Je ne vais pas relater mon activité pendant l’été 44 (exemple le maquis – voir le Maitron). En novembre, nous étions « libérés ». L’occupant ayant incendié toutes les maisons de la périphérie de la ville, nous n’avions plus de logis (accueil dans la famille de mon camarade Antoine) ni de meubles et surtout, de toute la littérature que j’avais pu rassembler, il ne restait rien. Et pour couronner le tout j’apprenais que le concours d’entrée à Saint-Cloud avait eu lieu sans la partie libérée du territoire.

Je ne me souviens plus comment je fus contacté par l’administration scolaire. Toujours est-il qu’il me fut proposé de reprendre ma prépa. A Besançon, mais au lycée de filles (Pasteur). Je ne me souviens ni des cours ni des professeurs. J’avais d’autres préoccupations matérielles et intellectuelles. La guerre n’était pas finie, j’assistais à des réunions politiques (entre autres au Cirque municipal où je pris la parole au nom des Jeunesses socialistes). Et surtout ma scolarité fut de nouveau interrompue par mon incorporation dans la nouvelle armée (en mars ou avril 45) dans le Jura, près de Dole, où j’appris l’armistice du 8 mai (et le soulèvement de Sétif).

C’est à l’armée que (se rappelant mon existence ?) je reçus une convocation pour les épreuves écrites du concours d’entrée à l’École normale de Saint-Cloud qui allait avoir lieu à Besançon. Sans y croire, j’ai dû retrouver de quoi rafraîchir quelque peu ma mémoire. J’avais été hospitalisé à l’hôpital de Dole et j’avais un peu de temps. Des archives pourraient permettre de rappeler ce que furent les épreuves. En tout cas, j’appris avec surprise que j’étais admissible et invité à venir passer l’oral à l’École. En uniforme et calot sur la tête je me trouvais pour la première fois à Paris. C’est dans cette tenue que je passai les épreuves orales (quels sujets ?) et que je suis admis (8e). A mon retour à l’armée, on m’apprenait que j’étais proposé pour une école d’officiers dans le personnel navigant ! Inutile de dire que jamais je n’aurais choisi une carrière militaire. Ayant le choix je choisis bien entendu ma démobilisation qui était devenue possible.

Un arrêt dans ma biographie avant de rentrer à Saint-Cloud pour y faire le point sur ce parcours.
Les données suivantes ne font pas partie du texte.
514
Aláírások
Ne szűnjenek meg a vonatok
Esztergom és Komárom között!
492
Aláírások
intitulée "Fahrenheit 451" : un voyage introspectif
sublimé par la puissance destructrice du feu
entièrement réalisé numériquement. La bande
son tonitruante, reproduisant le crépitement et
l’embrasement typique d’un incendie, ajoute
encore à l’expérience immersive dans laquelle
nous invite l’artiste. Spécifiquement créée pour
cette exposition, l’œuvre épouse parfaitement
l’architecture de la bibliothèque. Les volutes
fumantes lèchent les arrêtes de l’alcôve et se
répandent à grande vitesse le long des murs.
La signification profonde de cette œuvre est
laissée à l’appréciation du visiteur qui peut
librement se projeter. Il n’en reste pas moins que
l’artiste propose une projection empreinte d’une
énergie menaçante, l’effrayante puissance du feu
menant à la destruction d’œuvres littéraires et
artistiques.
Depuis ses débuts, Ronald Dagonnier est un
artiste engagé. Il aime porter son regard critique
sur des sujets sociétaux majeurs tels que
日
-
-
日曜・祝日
J’ai 22 ans. Mes parents sont logés dans une cité ouvrière d’Épinal appartenant à l’usine textile locale où ma mère retrouvera son métier de tisserande. Mon père est employé au nettoyage de la ville où les ruines sont les témoins des bombardements. Je m’aperçois que je n’ai rien commenté sur son attitude quant à mon parcours scolaire pour la simple raison qu’il n’a jamais vraiment compris de quoi il s’agissait (scolarité primaire très écourtée). La nouvelle que j’allais continuer d’étudier l’avait plutôt déçu car je n’allais pas être salarié (il me voyait instituteur d’une école rurale proche de la tante qui l’avait élevé !). Le schéma classique de parents poussant vers une ascension sociale n’existait pas. Quant à moi, depuis une dizaine d’années, j’avais échappé à l’usine de boîtes, à la Poste, à l’enseignement primaire, et j’accédais aux études supérieures.

René LEMARQUIS (45 L SC)


Ce témoignage a été initialement publié dans le Bulletin de l’Association des élèves et anciens élèves des ENS de Lyon, Fontenay, Saint-Cloud, 2020, n°2. 

La deuxième (et dernière) partie de ce témoignage, sur les années de René Lemarquis à Saint-Cloud, a été publiée dans le Bulletin, 2021, n°1 sous le titre  Être cloutier de 1945 à 1950.